Here’s the more pragmatic plan: slow down, don’t fall, keep going. The clarity with which this insight struck me—this realization that I could read the conditions and react to them and regulate my forward motion—was like a kind…of…freedom. Not freedom from ice or snow or cold, not the freedom to gun it and move as fast as I would like to, not any kind of economic freedom, but, still, a kind of freedom in the sense…of…self-government. Government from the Greek word kubernan, meaning to steer…



2. Banner day

It’s an eerie image, but I can’t stop staring at it. It’s me, from the inside. Not all the inside. Just a portion of my upper spine, along with the outline of my chin, my lips, the ramp of my nose and what I am guessing is the ganglia of nerves and blood vessels that feeds my brain. In that image, my cervical vertebrae sit in a slight arc, as if they were the partially exposed segments of an ancient spear from an archeological dig in a National Geographic photo. What I’m trying to describe in an MRI image of my own neck. My nerves are unhappy these days. The pain can be like an electric storm in my shoulder and down my right arm. This year the pain knocked me off my beloved Flying Canoe Volant team. It’s not a good idea to race down an ice track at the Edmonton Ski Club, work one half of a two-handled saw through a frozen log and then toss axes at a target.

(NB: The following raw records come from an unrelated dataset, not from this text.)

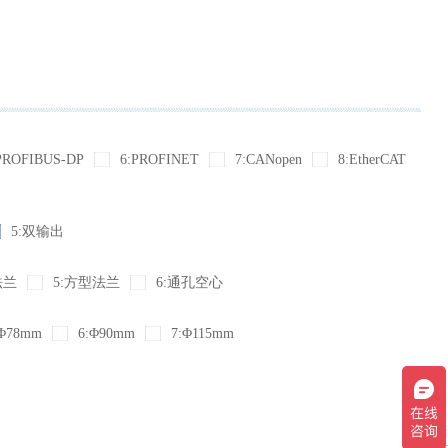
PROFIBUS-DP
6:PROFINET
7:CANopen
8:EtherCAT
5:双输出
法兰
5:方型法兰
6:通孔空心
Φ78mm
6:Φ90mm
7:Φ115mm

This year, my friend Molly will take my place on the team with my coureur de bois friends, Laura, Eden and Darren.I will be there to watch. I will take consolation knowing Molly is way tougher and stronger and faster than I am, so, this is the year our team—we call ourselves Mister Darren—wins it all. I take comfort in knowing my odds of ending up in emergency are slightly longer than they would be if I were working a saw and throwing an axe this weekend. And I am cheered by knowing the team flag that will whip and snap in the wind off the back of our team’s plummeting canoe will be adorned by a reproduction of my MRI photo. Thanks for keeping me aboard, friends. If we win, it will be by more than a neck. I can feel it.



3. Art of spring

I walked down to the MacKinnon Ravine to check on the little spruce tree. We had planted two seedlings last summer. By the first snow, only one had taken root, and it was that little survivor that I had been wondering about lately, wondering how it’s faring out there under the snow. Will it live to see the spring? If it doesn’t, I’ll try again this year. I’m not overly attached to that particular tree, but I am drawn to it. I walked up the slope near the 142nd Street bridge, knelt down and brushed snow away from the area I judged it would be. Years ago, Shelagh taught me about an enduring question in Picasso’s Guernica. The painting captures the carnage of the bombing of the Basque town in the Spanish Civil War. The question is, is the flower near the bottom of the painting, the flower close to a dead man’s clenched fist, is that flower uprooted and about to wither or is it a green shoot of life? I couldn’t find the little tree. Too much snow. A bit frantic, I stopped digging and disturbing things. I took a breath. I will wait for and walk hopefully toward some kind of spring.